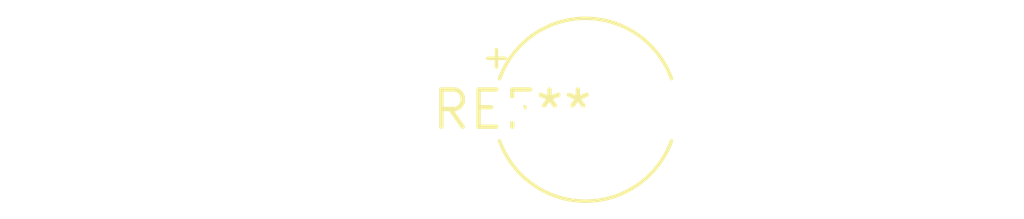
<source format=kicad_pcb>
(kicad_pcb (version 20240108) (generator pcbnew)

  (general
    (thickness 1.6)
  )

  (paper "A4")
  (layers
    (0 "F.Cu" signal)
    (31 "B.Cu" signal)
    (32 "B.Adhes" user "B.Adhesive")
    (33 "F.Adhes" user "F.Adhesive")
    (34 "B.Paste" user)
    (35 "F.Paste" user)
    (36 "B.SilkS" user "B.Silkscreen")
    (37 "F.SilkS" user "F.Silkscreen")
    (38 "B.Mask" user)
    (39 "F.Mask" user)
    (40 "Dwgs.User" user "User.Drawings")
    (41 "Cmts.User" user "User.Comments")
    (42 "Eco1.User" user "User.Eco1")
    (43 "Eco2.User" user "User.Eco2")
    (44 "Edge.Cuts" user)
    (45 "Margin" user)
    (46 "B.CrtYd" user "B.Courtyard")
    (47 "F.CrtYd" user "F.Courtyard")
    (48 "B.Fab" user)
    (49 "F.Fab" user)
    (50 "User.1" user)
    (51 "User.2" user)
    (52 "User.3" user)
    (53 "User.4" user)
    (54 "User.5" user)
    (55 "User.6" user)
    (56 "User.7" user)
    (57 "User.8" user)
    (58 "User.9" user)
  )

  (setup
    (pad_to_mask_clearance 0)
    (pcbplotparams
      (layerselection 0x00010fc_ffffffff)
      (plot_on_all_layers_selection 0x0000000_00000000)
      (disableapertmacros false)
      (usegerberextensions false)
      (usegerberattributes false)
      (usegerberadvancedattributes false)
      (creategerberjobfile false)
      (dashed_line_dash_ratio 12.000000)
      (dashed_line_gap_ratio 3.000000)
      (svgprecision 4)
      (plotframeref false)
      (viasonmask false)
      (mode 1)
      (useauxorigin false)
      (hpglpennumber 1)
      (hpglpenspeed 20)
      (hpglpendiameter 15.000000)
      (dxfpolygonmode false)
      (dxfimperialunits false)
      (dxfusepcbnewfont false)
      (psnegative false)
      (psa4output false)
      (plotreference false)
      (plotvalue false)
      (plotinvisibletext false)
      (sketchpadsonfab false)
      (subtractmaskfromsilk false)
      (outputformat 1)
      (mirror false)
      (drillshape 1)
      (scaleselection 1)
      (outputdirectory "")
    )
  )

  (net 0 "")

  (footprint "CP_Radial_Tantal_D6.0mm_P5.00mm" (layer "F.Cu") (at 0 0))

)

</source>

::::::::

**INSTRUCTIONS FOR THE TASK:** Write out the material above again, word for word, minus its pictures.

**RESPONSE:**
<source format=kicad_pcb>
(kicad_pcb (version 20240108) (generator pcbnew)

  (general
    (thickness 1.6)
  )

  (paper "A4")
  (layers
    (0 "F.Cu" signal)
    (31 "B.Cu" signal)
    (32 "B.Adhes" user "B.Adhesive")
    (33 "F.Adhes" user "F.Adhesive")
    (34 "B.Paste" user)
    (35 "F.Paste" user)
    (36 "B.SilkS" user "B.Silkscreen")
    (37 "F.SilkS" user "F.Silkscreen")
    (38 "B.Mask" user)
    (39 "F.Mask" user)
    (40 "Dwgs.User" user "User.Drawings")
    (41 "Cmts.User" user "User.Comments")
    (42 "Eco1.User" user "User.Eco1")
    (43 "Eco2.User" user "User.Eco2")
    (44 "Edge.Cuts" user)
    (45 "Margin" user)
    (46 "B.CrtYd" user "B.Courtyard")
    (47 "F.CrtYd" user "F.Courtyard")
    (48 "B.Fab" user)
    (49 "F.Fab" user)
    (50 "User.1" user)
    (51 "User.2" user)
    (52 "User.3" user)
    (53 "User.4" user)
    (54 "User.5" user)
    (55 "User.6" user)
    (56 "User.7" user)
    (57 "User.8" user)
    (58 "User.9" user)
  )

  (setup
    (pad_to_mask_clearance 0)
    (pcbplotparams
      (layerselection 0x00010fc_ffffffff)
      (plot_on_all_layers_selection 0x0000000_00000000)
      (disableapertmacros false)
      (usegerberextensions false)
      (usegerberattributes false)
      (usegerberadvancedattributes false)
      (creategerberjobfile false)
      (dashed_line_dash_ratio 12.000000)
      (dashed_line_gap_ratio 3.000000)
      (svgprecision 4)
      (plotframeref false)
      (viasonmask false)
      (mode 1)
      (useauxorigin false)
      (hpglpennumber 1)
      (hpglpenspeed 20)
      (hpglpendiameter 15.000000)
      (dxfpolygonmode false)
      (dxfimperialunits false)
      (dxfusepcbnewfont false)
      (psnegative false)
      (psa4output false)
      (plotreference false)
      (plotvalue false)
      (plotinvisibletext false)
      (sketchpadsonfab false)
      (subtractmaskfromsilk false)
      (outputformat 1)
      (mirror false)
      (drillshape 1)
      (scaleselection 1)
      (outputdirectory "")
    )
  )

  (net 0 "")

  (footprint "CP_Radial_Tantal_D6.0mm_P5.00mm" (layer "F.Cu") (at 0 0))

)

</source>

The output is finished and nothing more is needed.